Question: My program sets the parameters for a precast concrete slab family.
The family was created in Revit 2015 and all runs perfectly.
The family has been upgraded to Revit 2016 and the plug in still runs fine.
However, the slabs created in Revit 2016 look completely wrong.
Here is how they appear correctly in Revit 2015:
In Revit 2016, the slabs are displayed incorrectly and look like this:
If you hover the mouse over a slab in Revit 2016, the blue selection outline shows the correct slab geometry:
I tried two different Revit 2016 installations with different graphics cards and get the same problem.
I also tried Revit 2018 and get the same problem.
Answer: Is the slab possibly more than 20 miles from the origin?
The instance locations I am getting from the input file are at:
X = ~355 miles Y = ~130 miles
For testing, I added this line to the macro:
XYZ origin = new XYZ( slabDetail.OX / mmToFeetRatio, slabDetail.OY / mmToFeetRatio, slabDetail.OZ / mmToFeetRatio ); TaskDialog.Show( "Instance location", origin.ToString() );
This is where I see feet values of
>1.87 million for
These coordinates are truly exorbitant!
Revit expects geometry to be placed relatively near its origin.
If this is violated, graphical issues such as these can result.
Why did it work in Revit 2015?
No idea, but placing elements at these distances has never, ever, been a good idea.
Response: Wow, great!
I moved the family instances near to the origin and they are now created well.
Question: David Veld asks below: I've always wondered where this 20 mile limit comes from, from a coding-technical point of view. If Revit is written in native C++ and stores its coordinates in feet, as doubles, the limit should be 1.8 × 10^308 (right?) – this is waaaay beyond 20 miles. Or does this mean they are not and perhaps stored in another way?
Answer: First of all, read about demystifying floating point precision. The precision is reduced the higher the number that is stored.
20 miles is 105600 feet. According to the table there, the precision is about 0.008 feet at that range for floats. This is about 0.2 cm, which is pretty close to Revit's built-in precision limit of about 1/16th of an inch that we repeatedly encountered in the past:
The Revit help clearly documents the maximum distance limit of 20 miles.
It covers the projection of a plane onto a curved spherical surface, and also the double accuracy issue that is probably causing the weird slabs.
Response: This makes sense and also raises more questions.
The shown calculations are based on 32bit floats; could it be that temporary upgrading to 64 bits environment Autodesk made coordinates 64 bit floats (thus showing Jim Jia's script working fine in 2015)? Then, later, when improving performance, they switched back to 32 bits? If this is possible could this be set as a variable setting (I'd love to be able to work beyond the 20-mile radius (with precision)).
Autodesk sets the precision of 1/16th of an inch for the ENTIRE 20-mile zone; however, this should only apply for the very far exorbitant areas of the circle. Doesn't this mean there is A LOT of potential precision in your normal range of let say 250 feet or so from the origin where most buildings would fit in?
Since we are talking about Cartesian coordinates (X & Y), should the zone be a square rather than a circle?
Food for thought, but Revit's (internal as well as shared) coordinate systems keeps surprising and confusing me.
Answer: Ours is not to wonder why; ours is but to do or die.

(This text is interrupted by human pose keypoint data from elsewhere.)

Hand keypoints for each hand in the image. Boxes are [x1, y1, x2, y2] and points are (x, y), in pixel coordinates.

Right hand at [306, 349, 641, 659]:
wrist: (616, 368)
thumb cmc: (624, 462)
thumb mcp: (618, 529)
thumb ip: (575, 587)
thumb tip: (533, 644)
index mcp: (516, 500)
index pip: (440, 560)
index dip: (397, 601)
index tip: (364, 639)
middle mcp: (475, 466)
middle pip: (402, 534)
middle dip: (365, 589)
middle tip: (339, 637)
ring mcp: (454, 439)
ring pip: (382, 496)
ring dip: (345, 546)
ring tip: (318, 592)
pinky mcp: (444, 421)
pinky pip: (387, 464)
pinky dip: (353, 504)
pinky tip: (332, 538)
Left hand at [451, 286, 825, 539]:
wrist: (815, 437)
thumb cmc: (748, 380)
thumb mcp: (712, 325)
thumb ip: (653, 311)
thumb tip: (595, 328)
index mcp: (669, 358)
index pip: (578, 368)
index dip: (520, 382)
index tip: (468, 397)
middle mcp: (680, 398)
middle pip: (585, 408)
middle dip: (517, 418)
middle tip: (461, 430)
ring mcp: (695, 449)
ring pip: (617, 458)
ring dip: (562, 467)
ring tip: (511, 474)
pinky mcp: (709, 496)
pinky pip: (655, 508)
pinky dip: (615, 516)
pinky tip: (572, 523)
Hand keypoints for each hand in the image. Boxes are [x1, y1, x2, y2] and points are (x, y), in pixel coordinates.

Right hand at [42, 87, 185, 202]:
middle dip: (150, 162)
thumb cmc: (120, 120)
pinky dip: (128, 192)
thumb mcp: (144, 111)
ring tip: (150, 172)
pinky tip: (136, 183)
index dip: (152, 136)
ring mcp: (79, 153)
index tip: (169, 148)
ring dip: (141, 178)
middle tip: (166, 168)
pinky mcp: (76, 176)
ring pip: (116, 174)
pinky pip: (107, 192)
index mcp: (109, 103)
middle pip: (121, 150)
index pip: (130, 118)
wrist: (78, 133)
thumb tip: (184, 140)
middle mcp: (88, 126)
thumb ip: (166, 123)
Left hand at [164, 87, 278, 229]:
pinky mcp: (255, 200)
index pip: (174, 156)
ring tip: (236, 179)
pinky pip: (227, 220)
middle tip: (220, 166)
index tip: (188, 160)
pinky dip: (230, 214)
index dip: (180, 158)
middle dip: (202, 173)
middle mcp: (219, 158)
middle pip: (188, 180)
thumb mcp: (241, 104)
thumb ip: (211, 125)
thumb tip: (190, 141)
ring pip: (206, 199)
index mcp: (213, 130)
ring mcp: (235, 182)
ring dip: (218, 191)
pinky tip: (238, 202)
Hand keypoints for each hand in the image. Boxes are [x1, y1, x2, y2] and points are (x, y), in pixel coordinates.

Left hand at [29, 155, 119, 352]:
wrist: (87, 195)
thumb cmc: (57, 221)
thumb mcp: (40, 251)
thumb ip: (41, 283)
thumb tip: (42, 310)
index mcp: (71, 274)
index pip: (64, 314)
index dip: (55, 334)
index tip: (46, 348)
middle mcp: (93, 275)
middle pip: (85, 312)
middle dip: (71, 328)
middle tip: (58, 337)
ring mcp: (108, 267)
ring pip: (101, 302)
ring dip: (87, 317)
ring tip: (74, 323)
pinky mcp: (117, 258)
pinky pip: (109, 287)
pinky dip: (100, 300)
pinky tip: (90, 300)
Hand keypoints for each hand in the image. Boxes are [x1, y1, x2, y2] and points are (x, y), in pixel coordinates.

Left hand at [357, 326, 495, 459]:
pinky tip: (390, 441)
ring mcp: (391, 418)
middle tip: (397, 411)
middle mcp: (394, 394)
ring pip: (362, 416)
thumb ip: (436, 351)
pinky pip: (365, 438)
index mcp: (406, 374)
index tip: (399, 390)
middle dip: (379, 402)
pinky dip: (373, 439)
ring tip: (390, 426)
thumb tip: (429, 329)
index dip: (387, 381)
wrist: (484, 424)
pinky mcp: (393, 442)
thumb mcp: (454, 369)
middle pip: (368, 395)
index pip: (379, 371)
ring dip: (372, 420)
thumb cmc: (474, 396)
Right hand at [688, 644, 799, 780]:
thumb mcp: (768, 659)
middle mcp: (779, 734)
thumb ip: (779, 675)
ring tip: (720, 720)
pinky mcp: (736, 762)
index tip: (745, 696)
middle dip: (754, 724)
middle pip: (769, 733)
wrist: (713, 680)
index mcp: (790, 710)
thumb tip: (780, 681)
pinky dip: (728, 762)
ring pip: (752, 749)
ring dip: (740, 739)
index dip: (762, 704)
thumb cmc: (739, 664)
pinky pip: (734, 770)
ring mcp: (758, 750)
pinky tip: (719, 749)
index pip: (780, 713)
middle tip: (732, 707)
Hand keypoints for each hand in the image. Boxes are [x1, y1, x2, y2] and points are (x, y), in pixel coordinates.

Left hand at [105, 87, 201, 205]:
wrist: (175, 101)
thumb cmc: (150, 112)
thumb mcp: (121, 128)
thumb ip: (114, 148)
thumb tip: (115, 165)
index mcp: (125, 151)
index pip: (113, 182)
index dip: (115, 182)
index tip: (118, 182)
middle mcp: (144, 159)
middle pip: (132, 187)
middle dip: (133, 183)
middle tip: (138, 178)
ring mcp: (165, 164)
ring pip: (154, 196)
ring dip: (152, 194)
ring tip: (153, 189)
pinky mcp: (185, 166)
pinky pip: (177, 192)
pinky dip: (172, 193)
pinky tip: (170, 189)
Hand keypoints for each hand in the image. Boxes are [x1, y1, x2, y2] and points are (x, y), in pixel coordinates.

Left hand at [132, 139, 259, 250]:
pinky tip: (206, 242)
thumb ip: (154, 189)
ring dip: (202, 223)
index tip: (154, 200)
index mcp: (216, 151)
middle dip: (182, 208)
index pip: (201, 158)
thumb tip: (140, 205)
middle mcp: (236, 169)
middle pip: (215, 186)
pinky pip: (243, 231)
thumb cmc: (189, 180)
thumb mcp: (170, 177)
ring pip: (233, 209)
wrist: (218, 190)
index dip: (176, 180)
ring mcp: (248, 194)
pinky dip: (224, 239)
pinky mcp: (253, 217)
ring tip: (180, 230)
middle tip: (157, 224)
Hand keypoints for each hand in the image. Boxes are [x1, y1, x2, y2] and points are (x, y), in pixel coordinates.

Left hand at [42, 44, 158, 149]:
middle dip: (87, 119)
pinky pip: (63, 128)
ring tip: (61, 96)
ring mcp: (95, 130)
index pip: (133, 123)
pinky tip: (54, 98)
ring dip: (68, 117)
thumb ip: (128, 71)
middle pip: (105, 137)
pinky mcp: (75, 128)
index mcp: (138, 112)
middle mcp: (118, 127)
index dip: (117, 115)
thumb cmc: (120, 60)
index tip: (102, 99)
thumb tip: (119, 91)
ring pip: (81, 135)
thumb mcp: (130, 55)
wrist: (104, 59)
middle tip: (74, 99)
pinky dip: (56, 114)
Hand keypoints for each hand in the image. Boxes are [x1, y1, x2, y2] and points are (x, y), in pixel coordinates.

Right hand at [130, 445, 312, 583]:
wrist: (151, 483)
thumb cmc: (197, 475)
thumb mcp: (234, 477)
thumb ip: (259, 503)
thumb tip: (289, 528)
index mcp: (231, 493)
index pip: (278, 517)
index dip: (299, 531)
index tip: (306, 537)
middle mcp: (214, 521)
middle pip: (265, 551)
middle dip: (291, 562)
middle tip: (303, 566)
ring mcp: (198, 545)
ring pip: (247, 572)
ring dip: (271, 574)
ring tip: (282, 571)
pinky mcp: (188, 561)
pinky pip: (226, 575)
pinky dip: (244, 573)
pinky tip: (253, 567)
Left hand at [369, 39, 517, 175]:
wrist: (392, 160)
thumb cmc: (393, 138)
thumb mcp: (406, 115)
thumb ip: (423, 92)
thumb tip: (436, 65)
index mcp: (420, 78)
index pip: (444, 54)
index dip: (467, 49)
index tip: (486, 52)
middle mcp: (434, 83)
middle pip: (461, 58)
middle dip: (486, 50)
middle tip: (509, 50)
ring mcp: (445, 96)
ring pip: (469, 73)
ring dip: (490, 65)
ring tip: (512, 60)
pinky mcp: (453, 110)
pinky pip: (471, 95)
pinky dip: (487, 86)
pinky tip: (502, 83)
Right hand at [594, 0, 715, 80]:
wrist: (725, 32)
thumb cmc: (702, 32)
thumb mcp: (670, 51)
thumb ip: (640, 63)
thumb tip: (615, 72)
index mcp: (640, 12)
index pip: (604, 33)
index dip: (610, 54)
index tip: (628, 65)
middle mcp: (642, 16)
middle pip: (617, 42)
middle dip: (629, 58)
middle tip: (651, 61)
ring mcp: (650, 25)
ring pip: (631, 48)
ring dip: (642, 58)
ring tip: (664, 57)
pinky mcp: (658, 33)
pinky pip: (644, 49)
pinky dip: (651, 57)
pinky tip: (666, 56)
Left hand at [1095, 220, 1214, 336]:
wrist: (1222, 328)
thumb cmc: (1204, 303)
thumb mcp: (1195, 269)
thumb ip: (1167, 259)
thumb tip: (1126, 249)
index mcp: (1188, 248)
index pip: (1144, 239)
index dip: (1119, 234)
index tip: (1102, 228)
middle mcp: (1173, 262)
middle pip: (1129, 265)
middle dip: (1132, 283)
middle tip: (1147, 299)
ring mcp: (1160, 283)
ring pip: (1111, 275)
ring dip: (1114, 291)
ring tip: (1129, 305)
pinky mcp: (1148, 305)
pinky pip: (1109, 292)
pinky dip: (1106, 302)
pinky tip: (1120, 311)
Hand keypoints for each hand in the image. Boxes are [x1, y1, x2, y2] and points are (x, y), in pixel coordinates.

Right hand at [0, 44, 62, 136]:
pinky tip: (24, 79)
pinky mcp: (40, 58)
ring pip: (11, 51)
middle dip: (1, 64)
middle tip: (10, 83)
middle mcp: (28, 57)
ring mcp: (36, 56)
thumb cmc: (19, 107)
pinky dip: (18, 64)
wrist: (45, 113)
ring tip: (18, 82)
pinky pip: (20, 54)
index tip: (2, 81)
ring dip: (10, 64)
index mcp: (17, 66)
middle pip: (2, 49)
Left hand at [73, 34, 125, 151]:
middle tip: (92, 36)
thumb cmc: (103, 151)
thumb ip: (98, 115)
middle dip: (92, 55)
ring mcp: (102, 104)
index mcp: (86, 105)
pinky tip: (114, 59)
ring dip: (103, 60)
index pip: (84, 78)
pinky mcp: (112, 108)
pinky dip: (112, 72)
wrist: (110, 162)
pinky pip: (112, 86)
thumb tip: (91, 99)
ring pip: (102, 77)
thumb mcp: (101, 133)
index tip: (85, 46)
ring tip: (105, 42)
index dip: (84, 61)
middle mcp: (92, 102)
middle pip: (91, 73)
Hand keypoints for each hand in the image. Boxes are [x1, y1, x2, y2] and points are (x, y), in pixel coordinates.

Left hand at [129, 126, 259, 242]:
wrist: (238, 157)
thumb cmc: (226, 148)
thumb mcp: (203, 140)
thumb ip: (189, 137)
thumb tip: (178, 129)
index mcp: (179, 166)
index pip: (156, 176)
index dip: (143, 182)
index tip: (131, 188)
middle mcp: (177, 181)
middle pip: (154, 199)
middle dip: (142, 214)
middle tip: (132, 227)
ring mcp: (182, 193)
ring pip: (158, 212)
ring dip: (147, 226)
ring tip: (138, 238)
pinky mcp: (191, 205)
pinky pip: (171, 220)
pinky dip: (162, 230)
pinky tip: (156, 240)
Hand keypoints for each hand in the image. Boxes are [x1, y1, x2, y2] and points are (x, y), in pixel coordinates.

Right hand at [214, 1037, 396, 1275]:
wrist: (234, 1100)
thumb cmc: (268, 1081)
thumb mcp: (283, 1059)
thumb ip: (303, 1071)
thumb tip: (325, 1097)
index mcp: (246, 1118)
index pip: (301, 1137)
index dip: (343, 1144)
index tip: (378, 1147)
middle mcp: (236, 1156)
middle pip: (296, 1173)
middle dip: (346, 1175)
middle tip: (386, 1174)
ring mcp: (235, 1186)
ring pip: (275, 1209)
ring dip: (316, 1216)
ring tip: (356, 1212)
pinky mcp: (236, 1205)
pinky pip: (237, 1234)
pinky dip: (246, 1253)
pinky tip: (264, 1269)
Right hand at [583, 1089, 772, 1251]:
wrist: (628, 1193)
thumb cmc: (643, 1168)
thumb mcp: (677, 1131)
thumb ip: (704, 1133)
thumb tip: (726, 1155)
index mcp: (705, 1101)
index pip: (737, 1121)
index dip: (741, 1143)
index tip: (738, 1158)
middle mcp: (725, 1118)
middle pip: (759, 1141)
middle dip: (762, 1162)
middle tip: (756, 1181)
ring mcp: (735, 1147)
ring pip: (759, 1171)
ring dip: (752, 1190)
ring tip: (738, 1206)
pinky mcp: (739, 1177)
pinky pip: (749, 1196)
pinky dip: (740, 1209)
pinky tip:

No answer to any of these questions is going to help you or affect your work in any way whatsoever.
I still find them interesting, of course, just as you and many others also.
Revit coordinates are not stored in floats.
However, even before precision issues actually cause full storage error as described in the article on demystifying floating point precision mentioned above, imprecision can affect double calculations, e.g., when is 10 not equal to 10? When you add 0.1 (double) 100 times and expect it to be exactly 10. It never is. These effects are exacerbated at higher orders of magnitude.
You cannot work beyond the 20-mile radius, and you cannot work below the 1/16th inch size, ca. 2mm.
That is a fact you have to accept.
That is why it is so clearly documented.
As always, you can work around it. Here is an example of doing so, for modelling small details, by importing a DWG file – however, please also be aware that it is in general recommended to avoid importing CAD into RFA.
The recommendation to avoid exorbitant coordinates is not specific to Revit, by the way.
Almost all CAD systems start behaving weirdly at large distances from the origin.
AutoCAD used to be an exception, making use of doubles, as demonstrated by John Walkers planetary system sample way back then.
However, under certain circumstances, for certain workflows, this even applies to AutoCAD, I'm afraid.
I recommend getting into the habit of staying close to the origin always, for everything, and managing some kind of base point information to offset your design to wherever you really want it in the larger universe of things.